SemBioSys Genetics Inc., out of Canada, was granted U.S. patent number 7,547, 821 entitled"Methods for the Production of Insulin in Plants". A similar patent was granted in Europe last year, and there are patent applications submitted in a multitude of countries worldwide according to the official company press release. The ever-increasing obesity problem that is facing the United States virtually guarantees great success on the patent as plant production is considered the fastest and cheapest methods of reproducing proteins. They will have a lock on the commercialization processes of this plant production method, I bet you wish you would have wanted to know this before its IPO last week.

From the abstract of the Patent "Production in seeds offers flexibility in storage and shipment of insulin as a raw material, and insulin retains its activity upon extraction from stored seed. Further, the amount of biomass subjected to extraction is limited, due to the relatively low water content of plant seeds." The benefits also include the cost factor in production as the scientists do not have to spend tons of money on generating the proteins within labs in small quantities. There is one aspect of the work that seems to worry me based on language in the patent. The claims of the patent seem to use tobacco, as it is typically an easy plant to use due to its regeneration and large pours that let you pop those proteins right out of the leaves in a vacuum chamber. However, it seems that the inventors would prefer to use the Arabidopsis (first plant that had its genome sequenced due to its simplicity), flax plant, or safflower. I am not sure the reason to steer away form tobacco, as it works well in demonstration scale tests, but perhaps its the perception, cost, complexity of the plant, or a host of other factors in which a learned expert in science or business could provide illumination.

This preference for other plants besides the Arabidopsis concerns me, as I believe it will give it a tougher time through the regulatory channels that transgenic crops must go through with APHIS and FDA. No one is much on tobacco, even smoking "unprocessed" tobacco is odious and the demand for consumption of Arabidopsis is virtually non-existent, so there would be no concern of these seeds getting into the food supply as there is no channel for these seeds. However, flax is being used more and more as an alternative to "traditional" foods with its presumed or known health effects, and safflower is used in vegetable oil and salad dressings. I believe this could cause more obstacles than need to be there during the regulatory phase as well as the possibility of public relations problems. This push-back from segments of the public can be seen in the opposition of corn's usage in pharmacropping.

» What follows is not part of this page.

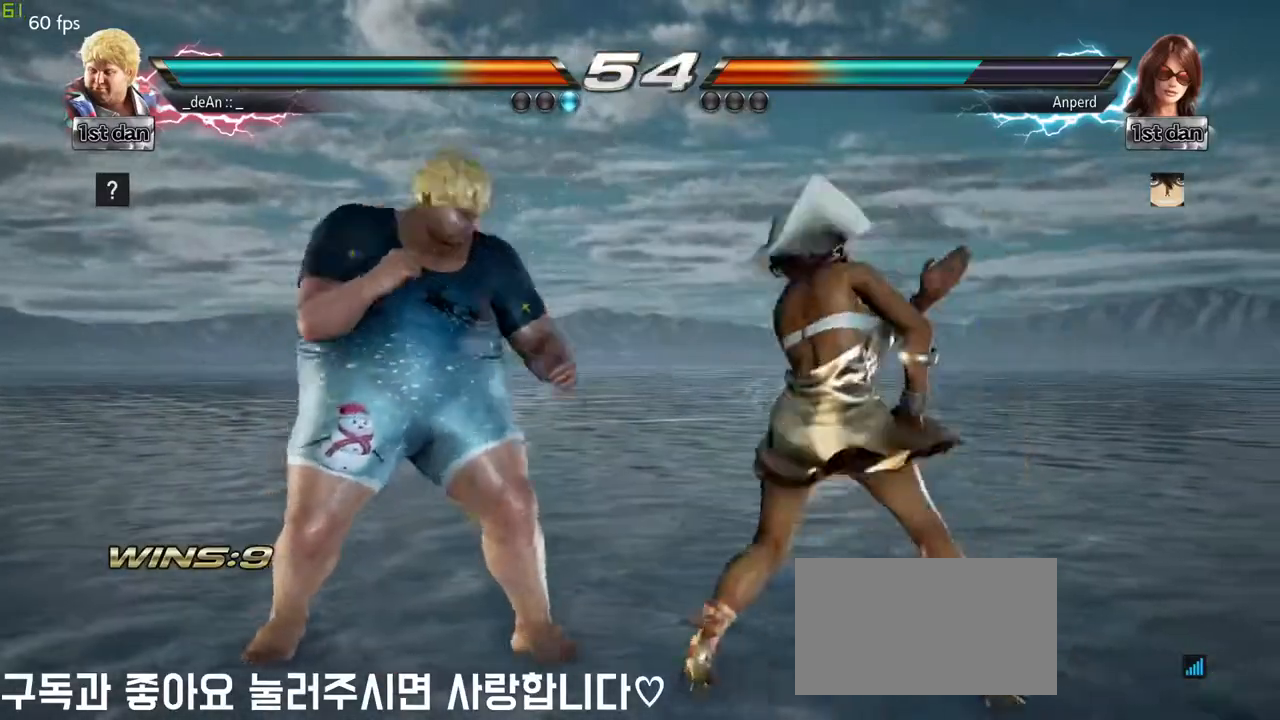
{"buttons": [], "left_stick": "center", "events": [[117, "left_stick", "center"], [150, "TRIANGLE", "down"], [167, "SQUARE", "down"], [417, "SQUARE", "up"], [450, "TRIANGLE", "up"]]}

I will continue to follow the progress of this company's patented invention as it continues its clinical trials and comment on the legal steps it will take and possible ramifications of actions taken while attempting to install it into the commercial chain.

I want to comment, and give credit, on where I get my base information to run off with into fanciful flights of legal discovery and opining upon all things seed. Please visit SeedQuest as they provide far more of an overview of the seed industry than my blog ever could, as they should. Another great resource for topic ideas and the most comprehensive blog regarding the extremely broad field of agricultural law is a combined effort of the National Agricultural Law Center and the American Agricultural Law Center, which can be found here.

-Craig

Thursday, July 30, 2009

When can a Farmer Legally Save Seed?


This post was inspired by a news report on Seedquest and a portion of the movie Food, Inc. that focused on Maurice Parr a traveling seed cleaner in the Midwest that was accused of assisting in the unlawful resale of patented seeds. Many people are attempting to save seed in these economic times as a way to cut cost, however there is some considerations you have to keep in mind regarding the legality of that action especially as more groups are enforcing their rights through U.S. patent laws or the Plant Variety Protection Act (PVPA).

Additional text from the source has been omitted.